Could you please retype all of the records exactly, skipping any pictures?

Saved data entries:
────────────────────

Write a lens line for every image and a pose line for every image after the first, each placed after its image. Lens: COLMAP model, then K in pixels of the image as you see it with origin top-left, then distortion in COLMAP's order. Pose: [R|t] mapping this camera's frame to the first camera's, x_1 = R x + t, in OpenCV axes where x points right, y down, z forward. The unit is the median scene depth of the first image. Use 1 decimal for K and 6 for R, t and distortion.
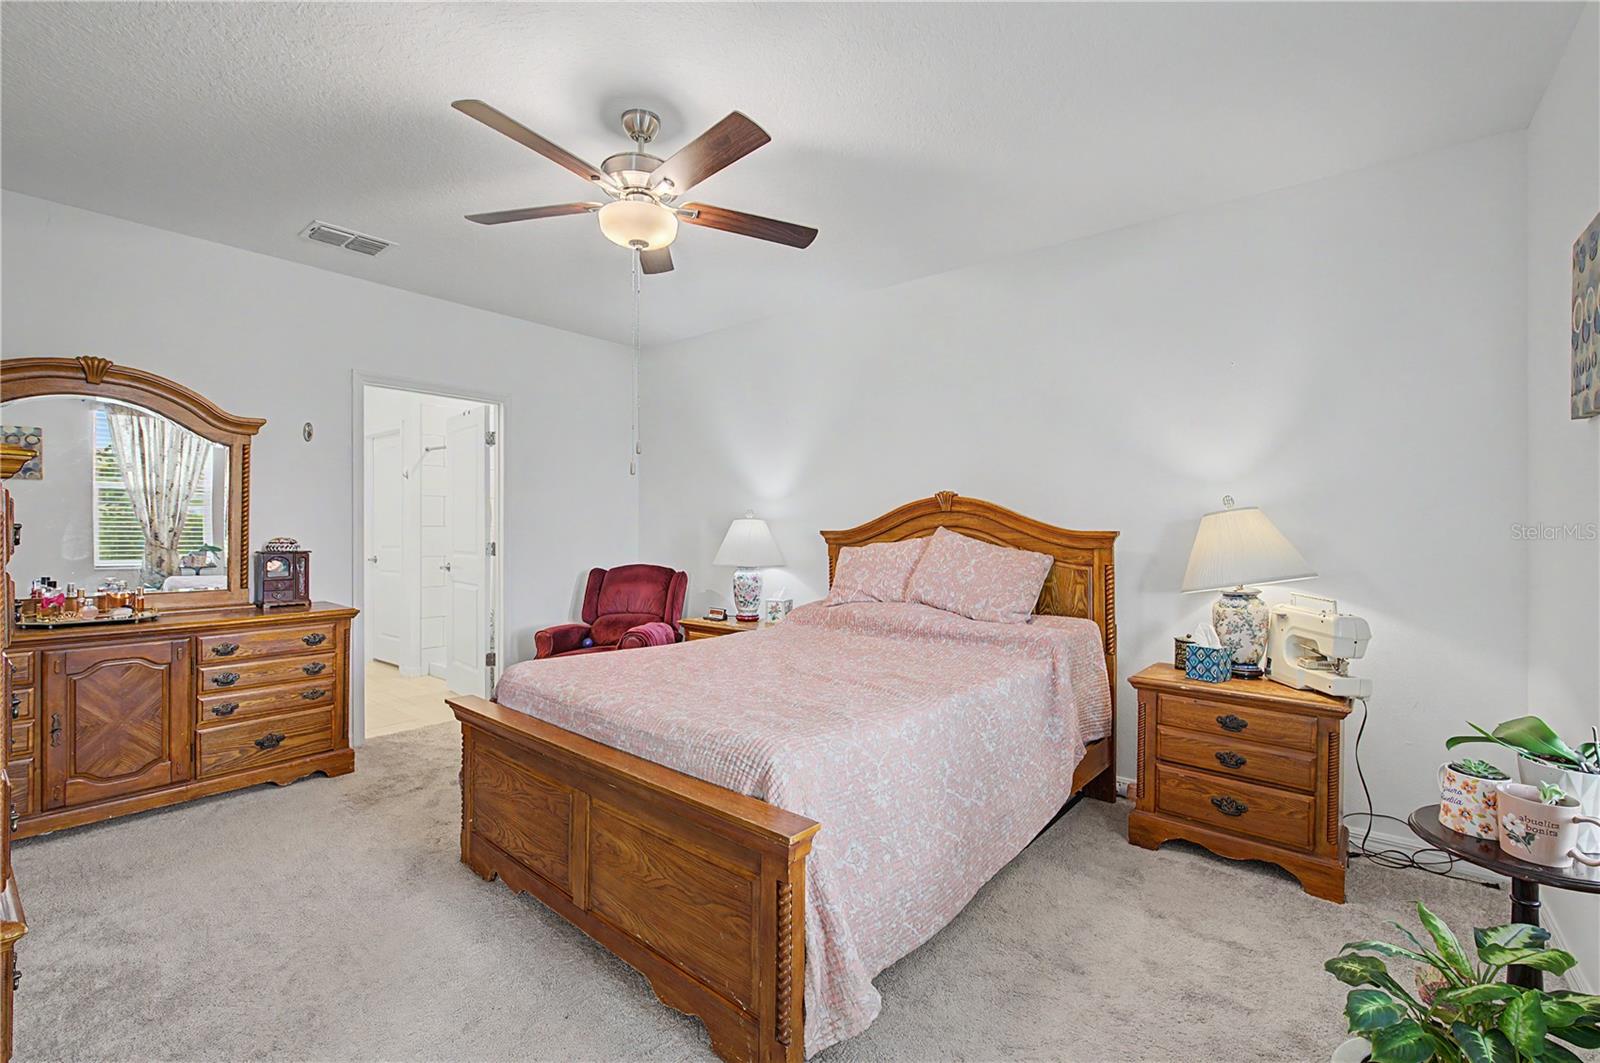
lens RADIAL K [[704.3, 0, 800.0], [0, 704.3, 531.5], [0, 0, 1]] dist [-0.001567, -0.000533]
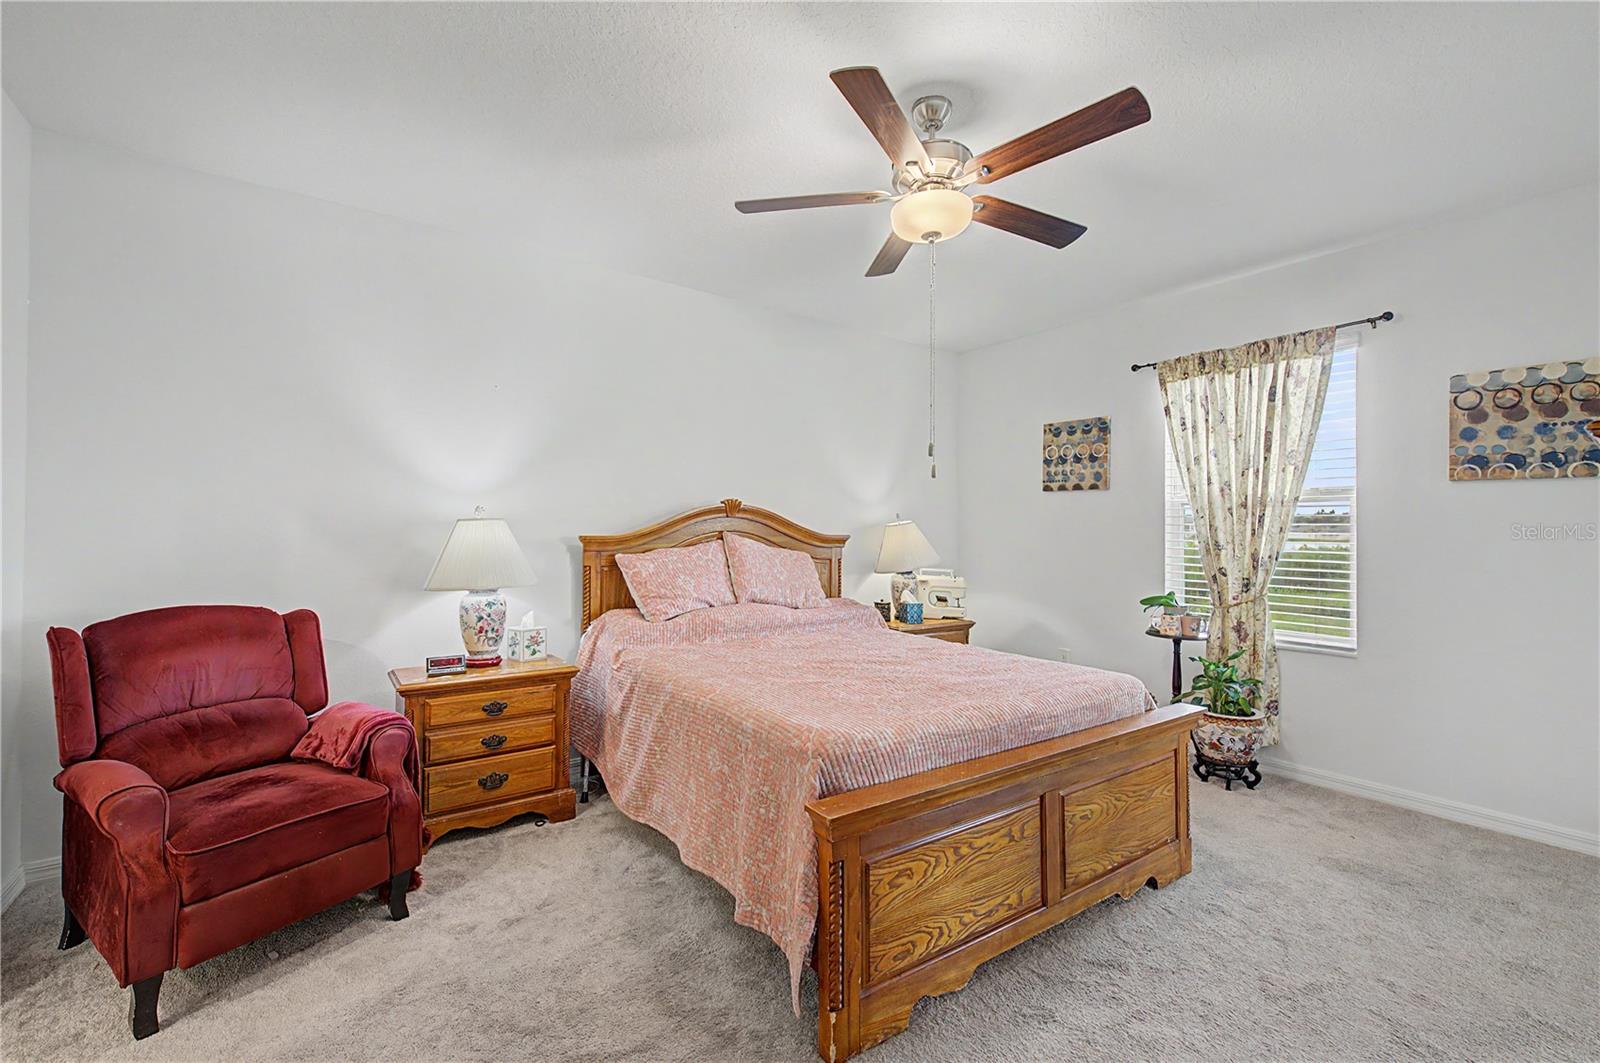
lens RADIAL K [[670.2, 0, 798.1], [0, 670.2, 532.5], [0, 0, 1]] dist [0.000379, -0.000726]
pose [[0.239942, 0.003545, 0.970781, -0.789708], [0.004619, 0.999978, -0.004794, -0.000458], [-0.970776, 0.005634, 0.239920, 0.661036]]
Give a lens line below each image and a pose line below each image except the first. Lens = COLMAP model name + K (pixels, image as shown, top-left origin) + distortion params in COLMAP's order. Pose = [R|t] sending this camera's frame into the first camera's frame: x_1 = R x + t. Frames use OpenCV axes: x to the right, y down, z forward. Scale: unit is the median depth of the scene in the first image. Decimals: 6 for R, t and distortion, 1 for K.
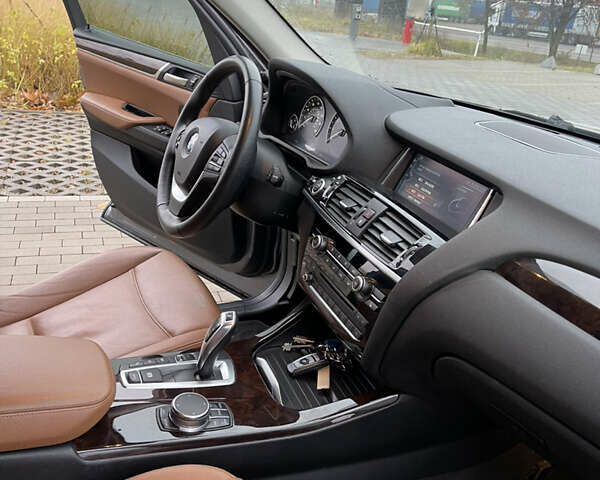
lens RADIAL K [[627.5, 0, 305.5], [0, 627.5, 243.3], [0, 0, 1]] dist [0.062592, -0.043642]
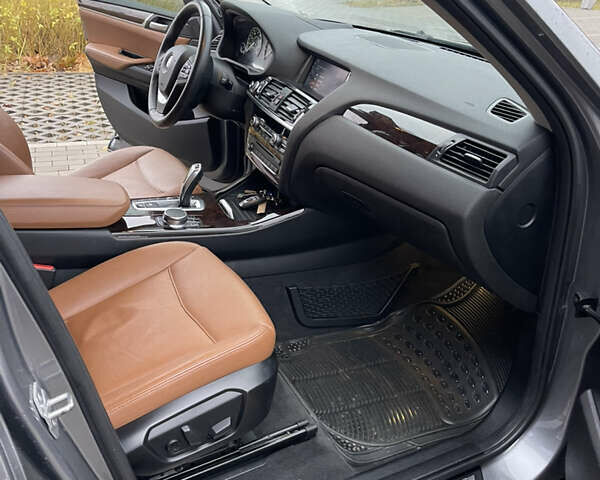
lens RADIAL K [[659.1, 0, 300.6], [0, 659.1, 254.3], [0, 0, 1]] dist [0.055053, -0.020820]
pose [[0.998338, -0.051455, -0.025963, 0.089898], [0.052943, 0.996776, 0.060292, 0.130806], [0.022777, -0.061566, 0.997843, -0.353570]]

────────────────────

RESULT FOR THIS TASK:
Write a lens line for every image and a pose line for every image after the first, each placed after its image. Lens: COLMAP model, then K in pixels of the image as you see it with origin top-left, then distortion in COLMAP's order. Pose: [R|t] mapping this camera's frame to the first camera's, x_1 = R x + t, in OpenCV axes where x points right, y down, z forward. The unit is the median scene depth of the first image. Use 1 decimal for K and 6 for R, t and distortion.
lens RADIAL K [[704.3, 0, 800.0], [0, 704.3, 531.5], [0, 0, 1]] dist [-0.001567, -0.000533]
lens RADIAL K [[670.2, 0, 798.1], [0, 670.2, 532.5], [0, 0, 1]] dist [0.000379, -0.000726]
pose [[0.239942, 0.003545, 0.970781, -0.789708], [0.004619, 0.999978, -0.004794, -0.000458], [-0.970776, 0.005634, 0.239920, 0.661036]]
Give a lens line below each image and a pose line below each image except the first. Lens = COLMAP model name + K (pixels, image as shown, top-left origin) + distortion params in COLMAP's order. Pose = [R|t] sending this camera's frame into the first camera's frame: x_1 = R x + t. Frames use OpenCV axes: x to the right, y down, z forward. Scale: unit is the median depth of the scene in the first image. Decimals: 6 for R, t and distortion, 1 for K.
lens RADIAL K [[627.5, 0, 305.5], [0, 627.5, 243.3], [0, 0, 1]] dist [0.062592, -0.043642]
lens RADIAL K [[659.1, 0, 300.6], [0, 659.1, 254.3], [0, 0, 1]] dist [0.055053, -0.020820]
pose [[0.998338, -0.051455, -0.025963, 0.089898], [0.052943, 0.996776, 0.060292, 0.130806], [0.022777, -0.061566, 0.997843, -0.353570]]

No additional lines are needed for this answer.